Items from a data source:

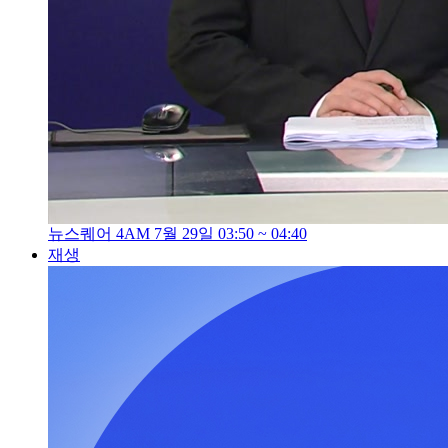
뉴스퀘어 4AM 7월 29일 03:50 ~ 04:40
재생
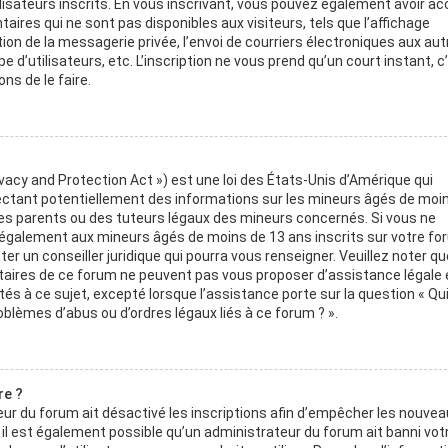
isateurs inscrits. En vous inscrivant, vous pouvez également avoir a
ires qui ne sont pas disponibles aux visiteurs, tels que l’affichage
ation de la messagerie privée, l’envoi de courriers électroniques aux aut
pe d’utilisateurs, etc. L’inscription ne vous prend qu’un court instant, c
s de le faire.
ivacy and Protection Act ») est une loi des États-Unis d’Amérique qui
ectant potentiellement des informations sur les mineurs âgés de moi
s parents ou des tuteurs légaux des mineurs concernés. Si vous ne
e également aux mineurs âgés de moins de 13 ans inscrits sur votre fo
r un conseiller juridique qui pourra vous renseigner. Veuillez noter qu
étaires de ce forum ne peuvent pas vous proposer d’assistance légale 
és à ce sujet, excepté lorsque l’assistance porte sur la question « Qu
oblèmes d’abus ou d’ordres légaux liés à ce forum ? ».
re ?
teur du forum ait désactivé les inscriptions afin d’empêcher les nouvea
, il est également possible qu’un administrateur du forum ait banni vot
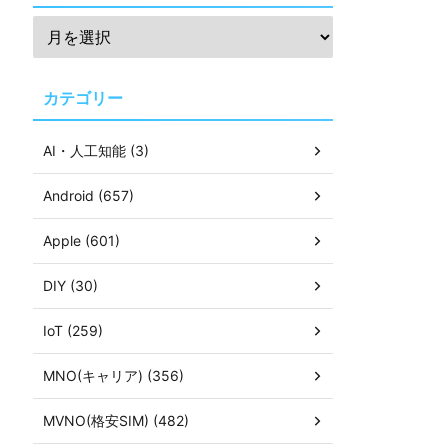
カテゴリー
AI・人工知能 (3)
Android (657)
Apple (601)
DIY (30)
IoT (259)
MNO(キャリア) (356)
MVNO(格安SIM) (482)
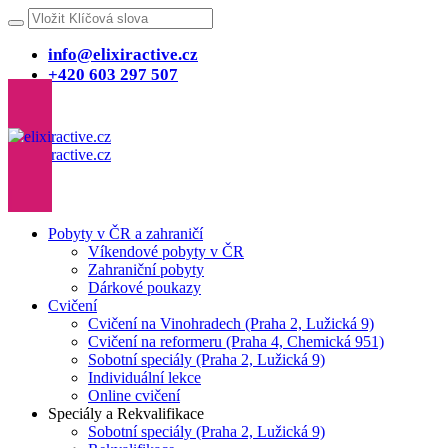
info@elixiractive.cz
+420 603 297 507
Pobyty v ČR a zahraničí
Víkendové pobyty v ČR
Zahraniční pobyty
Dárkové poukazy
Cvičení
Cvičení na Vinohradech (Praha 2, Lužická 9)
Cvičení na reformeru (Praha 4, Chemická 951)
Sobotní speciály (Praha 2, Lužická 9)
Individuální lekce
Online cvičení
Speciály a Rekvalifikace
Sobotní speciály (Praha 2, Lužická 9)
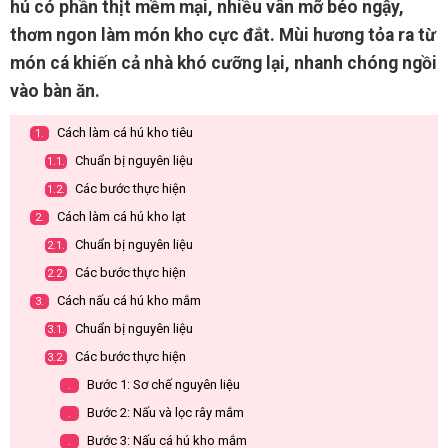
hú có phần thịt mềm mại, nhiều vân mỡ béo ngậy,
thơm ngon làm món kho cực đắt. Mùi hương tỏa ra từ
món cá khiến cả nhà khó cưỡng lại, nhanh chóng ngồi
vào bàn ăn.
Cách làm cá hú kho tiêu
1.
Chuẩn bị nguyên liệu
1.1.
Các bước thực hiện
1.2.
Cách làm cá hú kho lạt
2.
Chuẩn bị nguyên liệu
2.1.
Các bước thực hiện
2.2.
Cách nấu cá hú kho mắm
3.
Chuẩn bị nguyên liệu
3.1.
Các bước thực hiện
3.2.
Bước 1: Sơ chế nguyên liệu
.
Bước 2: Nấu và lọc rây mắm
.
Bước 3: Nấu cá hú kho mắm
.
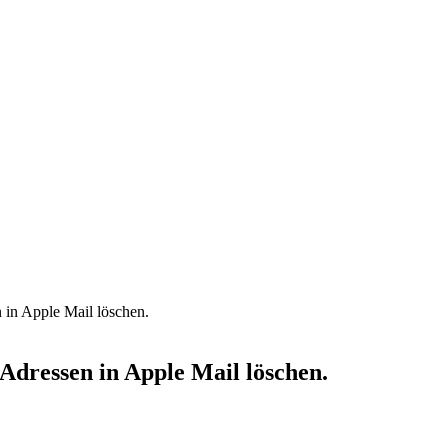
 in Apple Mail löschen.
Adressen in Apple Mail löschen.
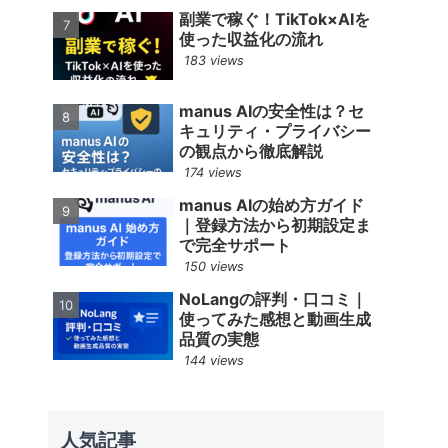
副業で稼ぐ！TikTok×AIを
使った収益化の流れ
183 views
manus AIの安全性は？セ
キュリティ・プライバシー
の観点から徹底解説
174 views
manus AIの始め方ガイド
｜登録方法から初期設定ま
で完全サポート
150 views
NoLangの評判・口コミ｜
使ってみた感想と動画生成
品質の実態
144 views
人気記事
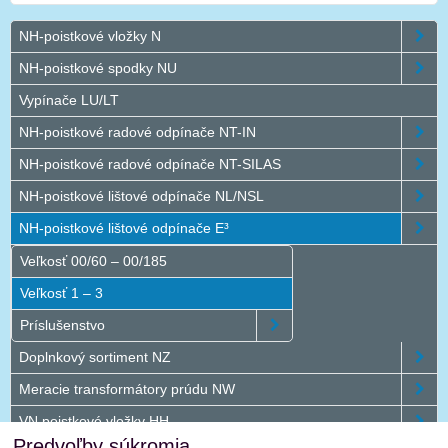
NH-poistkové vložky N
NH-poistkové spodky NU
Vypínače LU/LT
NH-poistkové radové odpínače NT-IN
NH-poistkové radové odpínače NT-SILAS
NH-poistkové lištové odpínače NL/NSL
NH-poistkové lištové odpínače E³
Veľkosť 00/60 – 00/185
Veľkosť 1 – 3
Príslušenstvo
Doplnkový sortiment NZ
Meracie transformátory prúdu NW
VN poistkové vložky HH
Predvoľby súkromia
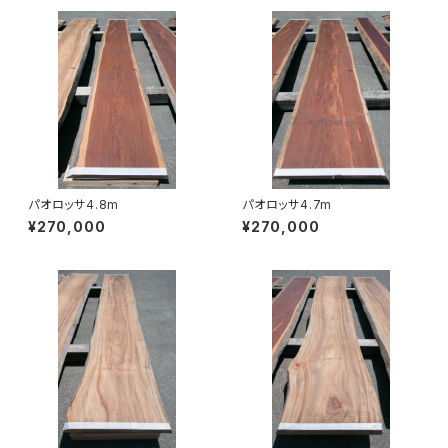
パオロッサ4.8m
パオロッサ4.7m
¥270,000
¥270,000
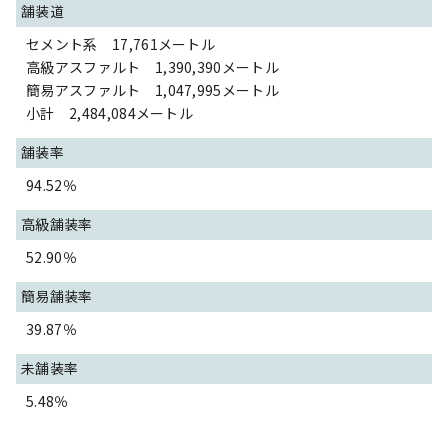
舗装道
セメント系 17,761メートル
高級アスファルト 1,390,390メートル
簡易アスファルト 1,047,995メートル
小計 2,484,084メートル
舗装率
94.52％
高級舗装率
52.90％
簡易舗装率
39.87％
未舗装率
5.48％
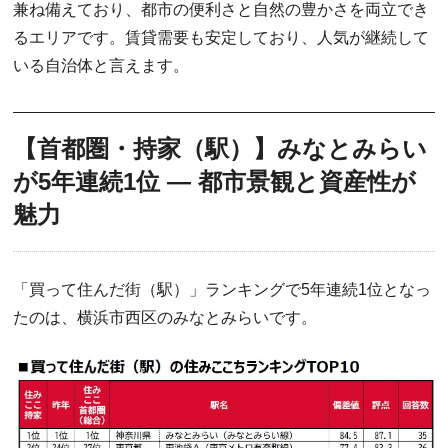
兼ね備えており、都市の便利さと自然の豊かさを両立でき
るエリアです。賃貸需要も安定しており、人気が継続して
いる自治体と言えます。
【首都圏・持家（駅）】みなとみらい
が5年連続1位 ― 都市景観と資産性が
魅力
「買って住んだ街（駅）」ランキングで5年連続1位となっ
たのは、横浜市西区のみなとみらいです。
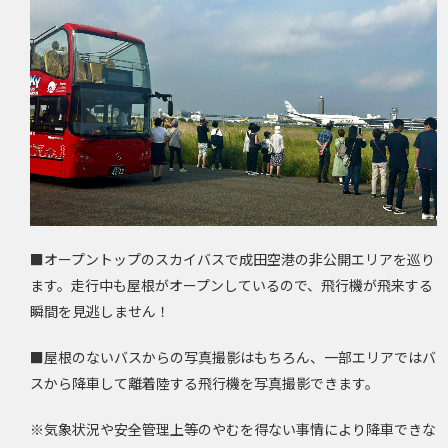
■オープントップのスカイバスで成田空港の非公開エリアを巡り
ます。走行中も屋根がオープンしているので、飛行機が飛来する
瞬間を見逃しません！
■屋根のないバスからの写真撮影はもちろん、一部エリアではバ
スから降車して離着陸する飛行機を写真撮影できます。
※気象状況や安全管理上等のやむを得ない事情により降車できな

THE TASK: Can you convert the text read from all of the rows above into a Markdown table with two columns, No. for a running line number and Line for the line itself, leaving out blank lines? Keep the pictures out of the answer.

TASK RESULT:
| No. | Line |
|---|---|
| 1 | 뉴스퀘어 4AM 7월 29일 03:50 ~ 04:40 |
| 2 | 재생 |
| 3 | isateurs inscrits. En vous inscrivant, vous pouvez également avoir a |
| 4 | ires qui ne sont pas disponibles aux visiteurs, tels que l’affichage |
| 5 | ation de la messagerie privée, l’envoi de courriers électroniques aux aut |
| 6 | pe d’utilisateurs, etc. L’inscription ne vous prend qu’un court instant, c |
| 7 | s de le faire. |
| 8 | ivacy and Protection Act ») est une loi des États-Unis d’Amérique qui |
| 9 | ectant potentiellement des informations sur les mineurs âgés de moi |
| 10 | s parents ou des tuteurs légaux des mineurs concernés. Si vous ne |
| 11 | e également aux mineurs âgés de moins de 13 ans inscrits sur votre fo |
| 12 | r un conseiller juridique qui pourra vous renseigner. Veuillez noter qu |
| 13 | étaires de ce forum ne peuvent pas vous proposer d’assistance légale  |
| 14 | és à ce sujet, excepté lorsque l’assistance porte sur la question « Qu |
| 15 | oblèmes d’abus ou d’ordres légaux liés à ce forum ? ». |
| 16 | re ? |
| 17 | teur du forum ait désactivé les inscriptions afin d’empêcher les nouvea |
| 18 | , il est également possible qu’un administrateur du forum ait banni vot |
| 19 | カテゴリー |
| 20 | AI・人工知能 (3) |
| 21 | Android (657) |
| 22 | Apple (601) |
| 23 | DIY (30) |
| 24 | IoT (259) |
| 25 | MNO(キャリア) (356) |
| 26 | MVNO(格安SIM) (482) |
| 27 | info@elixiractive.cz |
| 28 | +420 603 297 507 |
| 29 | Pobyty v ČR a zahraničí |
| 30 | Víkendové pobyty v ČR |
| 31 | Zahraniční pobyty |
| 32 | Dárkové poukazy |
| 33 | Cvičení |
| 34 | Cvičení na Vinohradech (Praha 2, Lužická 9) |
| 35 | Cvičení na reformeru (Praha 4, Chemická 951) |
| 36 | Sobotní speciály (Praha 2, Lužická 9) |
| 37 | Individuální lekce |
| 38 | Online cvičení |
| 39 | Speciály a Rekvalifikace |
| 40 | Sobotní speciály (Praha 2, Lužická 9) |
| 41 | hú có phần thịt mềm mại, nhiều vân mỡ béo ngậy, |
| 42 | thơm ngon làm món kho cực đắt. Mùi hương tỏa ra từ |
| 43 | món cá khiến cả nhà khó cưỡng lại, nhanh chóng ngồi |
| 44 | vào bàn ăn. |
| 45 | Cách làm cá hú kho tiêu |
| 46 | 1. |
| 47 | Chuẩn bị nguyên liệu |
| 48 | 1.1. |
| 49 | Các bước thực hiện |
| 50 | 1.2. |
| 51 | Cách làm cá hú kho lạt |
| 52 | 2. |
| 53 | Chuẩn bị nguyên liệu |
| 54 | 2.1. |
| 55 | Các bước thực hiện |
| 56 | 2.2. |
| 57 | Cách nấu cá hú kho mắm |
| 58 | 3. |
| 59 | Chuẩn bị nguyên liệu |
| 60 | 3.1. |
| 61 | Các bước thực hiện |
| 62 | 3.2. |
| 63 | Bước 1: Sơ chế nguyên liệu |
| 64 | . |
| 65 | Bước 2: Nấu và lọc rây mắm |
| 66 | . |
| 67 | Bước 3: Nấu cá hú kho mắm |
| 68 | . |
| 69 |  in Apple Mail löschen. |
| 70 | Adressen in Apple Mail löschen. |
| 71 | 副業で稼ぐ！TikTok×AIを |
| 72 | 使った収益化の流れ |
| 73 | 183 views |
| 74 | manus AIの安全性は？セ |
| 75 | キュリティ・プライバシー |
| 76 | の観点から徹底解説 |
| 77 | 174 views |
| 78 | manus AIの始め方ガイド |
| 79 | ｜登録方法から初期設定ま |
| 80 | で完全サポート |
| 81 | 150 views |
| 82 | NoLangの評判・口コミ｜ |
| 83 | 使ってみた感想と動画生成 |
| 84 | 品質の実態 |
| 85 | 144 views |
| 86 | 人気記事 |
| 87 | NH-poistkové vložky N |
| 88 | NH-poistkové spodky NU |
| 89 | Vypínače LU/LT |
| 90 | NH-poistkové radové odpínače NT-IN |
| 91 | NH-poistkové radové odpínače NT-SILAS |
| 92 | NH-poistkové lištové odpínače NL/NSL |
| 93 | NH-poistkové lištové odpínače E³ |
| 94 | Veľkosť 00/60 – 00/185 |
| 95 | Veľkosť 1 – 3 |
| 96 | Príslušenstvo |
| 97 | Doplnkový sortiment NZ |
| 98 | Meracie transformátory prúdu NW |
| 99 | VN poistkové vložky HH |
| 100 | Predvoľby súkromia |
| 101 | パオロッサ4.8m |
| 102 | パオロッサ4.7m |
| 103 | ¥270,000 |
| 104 | ¥270,000 |
| 105 | 舗装道 |
| 106 | セメント系 17,761メートル |
| 107 | 高級アスファルト 1,390,390メートル |
| 108 | 簡易アスファルト 1,047,995メートル |
| 109 | 小計 2,484,084メートル |
| 110 | 舗装率 |
| 111 | 94.52％ |
| 112 | 高級舗装率 |
| 113 | 52.90％ |
| 114 | 簡易舗装率 |
| 115 | 39.87％ |
| 116 | 未舗装率 |
| 117 | 5.48％ |
| 118 | 兼ね備えており、都市の便利さと自然の豊かさを両立でき |
| 119 | るエリアです。賃貸需要も安定しており、人気が継続して |
| 120 | いる自治体と言えます。 |
| 121 | 【首都圏・持家（駅）】みなとみらい |
| 122 | が5年連続1位 ― 都市景観と資産性が |
| 123 | 魅力 |
| 124 | 「買って住んだ街（駅）」ランキングで5年連続1位となっ |
| 125 | たのは、横浜市西区のみなとみらいです。 |
| 126 | ■オープントップのスカイバスで成田空港の非公開エリアを巡り |
| 127 | ます。走行中も屋根がオープンしているので、飛行機が飛来する |
| 128 | 瞬間を見逃しません！ |
| 129 | ■屋根のないバスからの写真撮影はもちろん、一部エリアではバ |
| 130 | スから降車して離着陸する飛行機を写真撮影できます。 |
| 131 | ※気象状況や安全管理上等のやむを得ない事情により降車できな |